- Job -
Find the word "korisnika" in the listing. Copy out each line where it occurs.

- Record set -
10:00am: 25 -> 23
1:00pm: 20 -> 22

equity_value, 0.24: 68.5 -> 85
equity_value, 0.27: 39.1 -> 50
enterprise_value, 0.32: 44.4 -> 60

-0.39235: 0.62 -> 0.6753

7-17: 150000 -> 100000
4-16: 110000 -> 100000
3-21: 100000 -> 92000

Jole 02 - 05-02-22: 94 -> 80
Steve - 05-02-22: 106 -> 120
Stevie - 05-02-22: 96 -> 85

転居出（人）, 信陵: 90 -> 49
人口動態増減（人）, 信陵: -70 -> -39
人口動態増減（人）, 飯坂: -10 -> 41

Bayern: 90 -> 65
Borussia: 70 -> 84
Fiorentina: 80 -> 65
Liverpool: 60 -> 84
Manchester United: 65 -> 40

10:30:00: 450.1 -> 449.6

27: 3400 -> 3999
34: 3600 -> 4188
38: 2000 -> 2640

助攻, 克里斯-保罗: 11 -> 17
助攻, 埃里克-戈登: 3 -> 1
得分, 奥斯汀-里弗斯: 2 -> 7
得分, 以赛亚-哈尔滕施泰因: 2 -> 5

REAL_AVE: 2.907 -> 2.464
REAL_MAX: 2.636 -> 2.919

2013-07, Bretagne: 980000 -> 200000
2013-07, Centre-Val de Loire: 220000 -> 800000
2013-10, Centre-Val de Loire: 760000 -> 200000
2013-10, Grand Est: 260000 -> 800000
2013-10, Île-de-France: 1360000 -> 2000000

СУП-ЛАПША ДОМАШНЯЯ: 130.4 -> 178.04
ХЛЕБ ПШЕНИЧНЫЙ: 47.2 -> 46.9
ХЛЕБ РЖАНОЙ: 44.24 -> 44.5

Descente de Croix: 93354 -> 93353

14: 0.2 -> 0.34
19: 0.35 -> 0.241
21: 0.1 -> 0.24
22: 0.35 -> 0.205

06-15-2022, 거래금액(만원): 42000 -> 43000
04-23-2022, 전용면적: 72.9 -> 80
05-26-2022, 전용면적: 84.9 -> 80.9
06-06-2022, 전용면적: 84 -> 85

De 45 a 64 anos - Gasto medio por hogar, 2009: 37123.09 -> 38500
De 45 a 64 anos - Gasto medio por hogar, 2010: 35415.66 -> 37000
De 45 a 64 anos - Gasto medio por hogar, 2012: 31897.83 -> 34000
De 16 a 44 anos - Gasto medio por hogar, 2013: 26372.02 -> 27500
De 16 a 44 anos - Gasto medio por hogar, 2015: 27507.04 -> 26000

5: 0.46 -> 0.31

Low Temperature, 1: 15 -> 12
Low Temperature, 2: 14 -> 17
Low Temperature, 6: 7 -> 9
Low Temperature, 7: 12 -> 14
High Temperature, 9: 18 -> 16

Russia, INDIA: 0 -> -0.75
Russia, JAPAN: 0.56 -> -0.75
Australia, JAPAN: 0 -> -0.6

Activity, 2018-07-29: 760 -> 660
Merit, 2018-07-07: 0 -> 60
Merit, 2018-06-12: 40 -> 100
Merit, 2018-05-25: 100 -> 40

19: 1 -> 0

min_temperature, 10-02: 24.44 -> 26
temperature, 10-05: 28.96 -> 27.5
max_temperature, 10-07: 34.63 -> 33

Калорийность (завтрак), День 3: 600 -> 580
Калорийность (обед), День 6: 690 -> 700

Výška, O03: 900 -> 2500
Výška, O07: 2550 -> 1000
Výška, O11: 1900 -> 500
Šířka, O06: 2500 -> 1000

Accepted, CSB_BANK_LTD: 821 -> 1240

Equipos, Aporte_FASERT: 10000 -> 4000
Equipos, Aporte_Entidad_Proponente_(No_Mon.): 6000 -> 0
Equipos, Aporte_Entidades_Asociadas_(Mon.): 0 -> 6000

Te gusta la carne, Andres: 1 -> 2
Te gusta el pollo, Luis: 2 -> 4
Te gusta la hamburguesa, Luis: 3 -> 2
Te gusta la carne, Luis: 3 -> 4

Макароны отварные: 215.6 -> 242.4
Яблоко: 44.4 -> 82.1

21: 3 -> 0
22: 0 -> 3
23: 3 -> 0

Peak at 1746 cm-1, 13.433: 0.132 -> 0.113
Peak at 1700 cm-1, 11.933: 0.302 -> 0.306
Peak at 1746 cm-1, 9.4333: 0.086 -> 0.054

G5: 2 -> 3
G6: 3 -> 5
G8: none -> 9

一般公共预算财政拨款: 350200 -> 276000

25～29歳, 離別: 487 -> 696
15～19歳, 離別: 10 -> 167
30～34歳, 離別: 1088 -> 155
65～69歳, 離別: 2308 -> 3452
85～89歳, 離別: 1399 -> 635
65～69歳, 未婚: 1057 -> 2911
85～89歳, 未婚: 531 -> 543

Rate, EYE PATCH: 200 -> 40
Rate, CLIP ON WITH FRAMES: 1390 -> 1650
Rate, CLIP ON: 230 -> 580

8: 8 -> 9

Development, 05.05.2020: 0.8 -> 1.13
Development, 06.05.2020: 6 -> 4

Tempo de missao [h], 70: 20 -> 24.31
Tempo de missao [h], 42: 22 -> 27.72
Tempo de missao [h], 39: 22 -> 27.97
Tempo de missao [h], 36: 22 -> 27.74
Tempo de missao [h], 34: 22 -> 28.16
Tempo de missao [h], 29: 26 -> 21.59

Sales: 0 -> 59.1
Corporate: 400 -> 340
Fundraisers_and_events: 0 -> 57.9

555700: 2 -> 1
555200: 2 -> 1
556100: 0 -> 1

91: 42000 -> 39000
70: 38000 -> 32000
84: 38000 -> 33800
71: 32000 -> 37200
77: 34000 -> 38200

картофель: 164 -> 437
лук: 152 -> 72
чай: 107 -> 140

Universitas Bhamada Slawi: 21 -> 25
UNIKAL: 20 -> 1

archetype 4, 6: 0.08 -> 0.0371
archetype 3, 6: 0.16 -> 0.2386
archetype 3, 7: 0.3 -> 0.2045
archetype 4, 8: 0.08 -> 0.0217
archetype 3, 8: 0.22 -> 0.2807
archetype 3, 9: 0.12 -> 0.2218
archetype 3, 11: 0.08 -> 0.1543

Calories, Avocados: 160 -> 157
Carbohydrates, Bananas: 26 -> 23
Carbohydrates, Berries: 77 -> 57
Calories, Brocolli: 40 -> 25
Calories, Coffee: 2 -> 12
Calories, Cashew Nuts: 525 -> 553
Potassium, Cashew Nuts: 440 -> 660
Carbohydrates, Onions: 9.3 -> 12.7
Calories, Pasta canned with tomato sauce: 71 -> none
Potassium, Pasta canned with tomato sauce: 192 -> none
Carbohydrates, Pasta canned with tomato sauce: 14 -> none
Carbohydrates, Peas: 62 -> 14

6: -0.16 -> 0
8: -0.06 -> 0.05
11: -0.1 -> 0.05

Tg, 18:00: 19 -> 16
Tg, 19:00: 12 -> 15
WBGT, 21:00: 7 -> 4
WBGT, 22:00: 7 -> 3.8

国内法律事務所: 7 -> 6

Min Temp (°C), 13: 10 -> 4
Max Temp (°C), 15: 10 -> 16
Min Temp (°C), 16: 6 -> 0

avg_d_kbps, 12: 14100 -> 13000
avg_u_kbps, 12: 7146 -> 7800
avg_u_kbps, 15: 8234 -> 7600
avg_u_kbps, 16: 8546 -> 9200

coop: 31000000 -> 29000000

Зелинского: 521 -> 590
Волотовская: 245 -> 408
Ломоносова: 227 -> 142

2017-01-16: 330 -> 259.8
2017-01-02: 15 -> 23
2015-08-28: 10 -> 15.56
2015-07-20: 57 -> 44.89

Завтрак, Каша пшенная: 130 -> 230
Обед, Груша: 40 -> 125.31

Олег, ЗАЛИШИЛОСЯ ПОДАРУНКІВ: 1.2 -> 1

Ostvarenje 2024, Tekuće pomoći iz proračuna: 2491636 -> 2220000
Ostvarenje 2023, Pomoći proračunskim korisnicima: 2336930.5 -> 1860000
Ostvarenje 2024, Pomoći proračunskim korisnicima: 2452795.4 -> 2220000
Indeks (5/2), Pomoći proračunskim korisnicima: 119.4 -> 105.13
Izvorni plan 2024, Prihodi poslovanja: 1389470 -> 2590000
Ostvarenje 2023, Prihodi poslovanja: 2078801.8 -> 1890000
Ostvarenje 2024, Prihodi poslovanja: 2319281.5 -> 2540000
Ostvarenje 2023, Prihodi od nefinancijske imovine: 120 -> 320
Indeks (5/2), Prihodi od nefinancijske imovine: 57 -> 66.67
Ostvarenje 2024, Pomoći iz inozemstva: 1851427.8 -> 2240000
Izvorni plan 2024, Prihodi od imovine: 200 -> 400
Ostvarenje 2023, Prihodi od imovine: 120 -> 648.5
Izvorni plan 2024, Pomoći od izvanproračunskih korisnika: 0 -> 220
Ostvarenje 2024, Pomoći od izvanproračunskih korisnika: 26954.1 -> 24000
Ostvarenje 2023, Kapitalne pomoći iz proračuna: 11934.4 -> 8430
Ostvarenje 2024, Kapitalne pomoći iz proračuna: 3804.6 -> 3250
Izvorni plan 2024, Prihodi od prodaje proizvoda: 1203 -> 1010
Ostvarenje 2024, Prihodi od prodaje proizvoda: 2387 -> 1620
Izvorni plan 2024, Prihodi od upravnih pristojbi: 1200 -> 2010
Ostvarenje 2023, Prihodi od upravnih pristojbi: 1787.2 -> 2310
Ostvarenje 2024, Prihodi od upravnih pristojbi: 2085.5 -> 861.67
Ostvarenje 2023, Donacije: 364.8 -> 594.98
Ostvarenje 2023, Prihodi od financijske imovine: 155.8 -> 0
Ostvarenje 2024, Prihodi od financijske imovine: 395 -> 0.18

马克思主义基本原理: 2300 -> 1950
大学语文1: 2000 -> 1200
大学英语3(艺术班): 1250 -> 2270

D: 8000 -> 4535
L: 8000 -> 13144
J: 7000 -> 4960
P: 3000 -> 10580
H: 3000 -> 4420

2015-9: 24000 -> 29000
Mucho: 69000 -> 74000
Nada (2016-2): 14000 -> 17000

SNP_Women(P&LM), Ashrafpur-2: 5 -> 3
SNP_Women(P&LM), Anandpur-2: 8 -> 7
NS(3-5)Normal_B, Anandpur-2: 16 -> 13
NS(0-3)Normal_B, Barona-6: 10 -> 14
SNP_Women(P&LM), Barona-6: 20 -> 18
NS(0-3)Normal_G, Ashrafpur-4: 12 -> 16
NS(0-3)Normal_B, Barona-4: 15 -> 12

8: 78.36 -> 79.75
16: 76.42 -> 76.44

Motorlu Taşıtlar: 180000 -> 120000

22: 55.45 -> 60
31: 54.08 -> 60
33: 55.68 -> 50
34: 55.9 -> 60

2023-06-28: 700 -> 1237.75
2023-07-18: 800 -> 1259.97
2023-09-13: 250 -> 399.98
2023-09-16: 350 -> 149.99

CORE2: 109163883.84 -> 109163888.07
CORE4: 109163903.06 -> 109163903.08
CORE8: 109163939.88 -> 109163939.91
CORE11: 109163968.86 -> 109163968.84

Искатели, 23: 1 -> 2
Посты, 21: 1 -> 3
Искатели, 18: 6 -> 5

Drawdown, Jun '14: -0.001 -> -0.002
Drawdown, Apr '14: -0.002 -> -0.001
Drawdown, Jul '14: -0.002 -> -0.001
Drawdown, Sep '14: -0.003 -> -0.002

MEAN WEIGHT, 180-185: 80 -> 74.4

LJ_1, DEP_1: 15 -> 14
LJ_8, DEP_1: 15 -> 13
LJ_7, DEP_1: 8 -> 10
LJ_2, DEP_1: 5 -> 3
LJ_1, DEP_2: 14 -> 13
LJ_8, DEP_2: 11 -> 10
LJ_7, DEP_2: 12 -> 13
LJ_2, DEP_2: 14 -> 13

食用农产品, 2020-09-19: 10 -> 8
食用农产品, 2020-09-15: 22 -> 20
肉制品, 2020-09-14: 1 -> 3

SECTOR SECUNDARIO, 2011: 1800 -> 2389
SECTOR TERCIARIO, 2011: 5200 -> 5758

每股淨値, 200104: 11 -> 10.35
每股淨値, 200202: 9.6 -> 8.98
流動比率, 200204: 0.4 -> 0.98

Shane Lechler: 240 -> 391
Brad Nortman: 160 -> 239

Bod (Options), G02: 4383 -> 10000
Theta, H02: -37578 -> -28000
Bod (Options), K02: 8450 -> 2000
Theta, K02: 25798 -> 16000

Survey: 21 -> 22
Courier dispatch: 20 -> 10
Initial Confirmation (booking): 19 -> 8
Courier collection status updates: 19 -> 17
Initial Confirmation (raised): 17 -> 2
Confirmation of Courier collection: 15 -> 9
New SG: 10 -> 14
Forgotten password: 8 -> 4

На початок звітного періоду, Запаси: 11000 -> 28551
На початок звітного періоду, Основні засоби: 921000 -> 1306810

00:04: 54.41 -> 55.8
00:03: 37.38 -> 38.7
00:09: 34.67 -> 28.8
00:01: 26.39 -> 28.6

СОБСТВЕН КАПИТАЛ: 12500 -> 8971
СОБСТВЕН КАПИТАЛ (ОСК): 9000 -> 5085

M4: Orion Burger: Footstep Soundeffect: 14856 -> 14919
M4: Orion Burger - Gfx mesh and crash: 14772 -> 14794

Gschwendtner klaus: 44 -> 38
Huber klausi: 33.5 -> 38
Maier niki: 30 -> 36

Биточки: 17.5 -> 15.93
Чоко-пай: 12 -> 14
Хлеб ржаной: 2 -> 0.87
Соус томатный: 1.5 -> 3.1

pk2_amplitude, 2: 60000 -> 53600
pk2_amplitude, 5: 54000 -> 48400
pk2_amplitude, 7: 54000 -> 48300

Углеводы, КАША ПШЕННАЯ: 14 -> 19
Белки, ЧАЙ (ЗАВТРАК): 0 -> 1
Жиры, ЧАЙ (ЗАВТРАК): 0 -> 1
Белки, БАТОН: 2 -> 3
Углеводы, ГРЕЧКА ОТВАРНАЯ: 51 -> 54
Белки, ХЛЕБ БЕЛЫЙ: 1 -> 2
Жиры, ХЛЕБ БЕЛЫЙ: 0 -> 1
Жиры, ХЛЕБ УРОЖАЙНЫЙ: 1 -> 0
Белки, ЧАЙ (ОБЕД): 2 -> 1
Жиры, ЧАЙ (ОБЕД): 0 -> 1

- Answer area -
Izvorni plan 2024, Pomoći od izvanproračunskih korisnika: 0 -> 220
Ostvarenje 2024, Pomoći od izvanproračunskih korisnika: 26954.1 -> 24000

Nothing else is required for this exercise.